Extracted data:
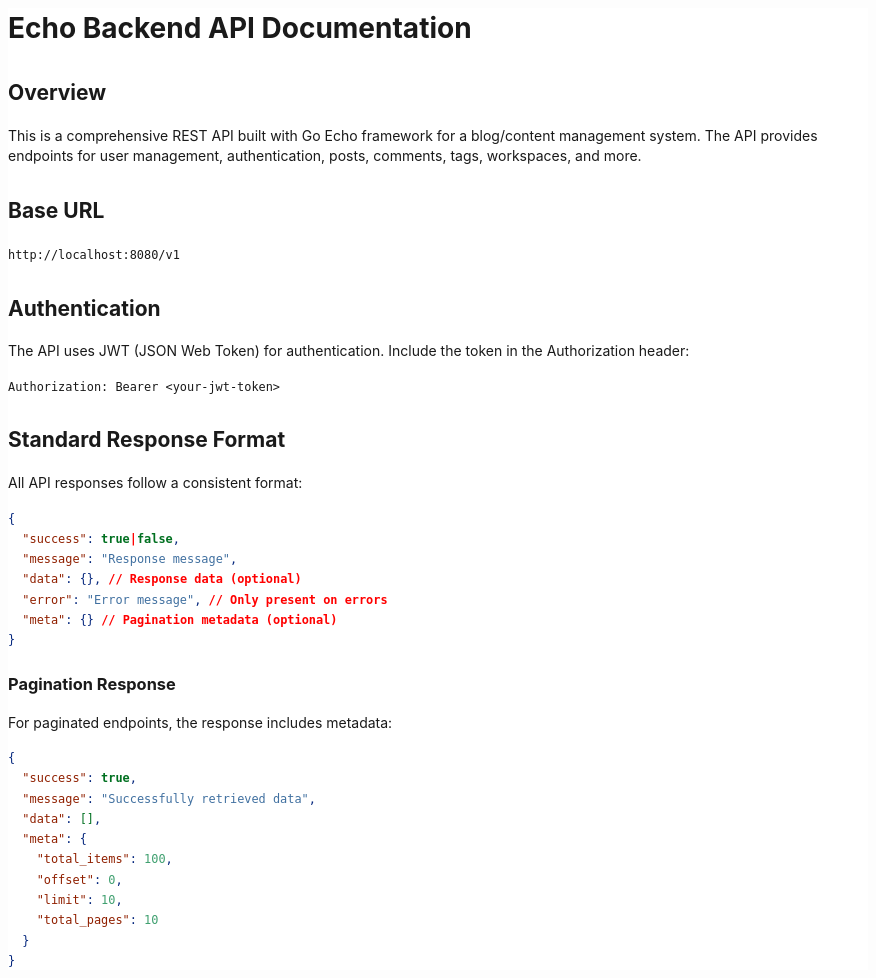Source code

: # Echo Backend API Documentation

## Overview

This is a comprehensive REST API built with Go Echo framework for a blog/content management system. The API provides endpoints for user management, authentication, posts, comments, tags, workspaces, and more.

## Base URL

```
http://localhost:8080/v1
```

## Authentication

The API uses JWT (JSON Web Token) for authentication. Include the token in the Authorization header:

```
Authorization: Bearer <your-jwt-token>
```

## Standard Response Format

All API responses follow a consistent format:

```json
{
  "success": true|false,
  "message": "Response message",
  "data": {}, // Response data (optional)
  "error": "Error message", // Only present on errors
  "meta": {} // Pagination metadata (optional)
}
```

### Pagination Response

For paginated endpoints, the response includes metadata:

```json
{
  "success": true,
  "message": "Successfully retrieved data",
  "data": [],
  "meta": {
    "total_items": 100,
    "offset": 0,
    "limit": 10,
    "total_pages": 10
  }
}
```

What is needed: Among the lines above, count those containing the word "Echo" and write only the number.

Answer for the task: 2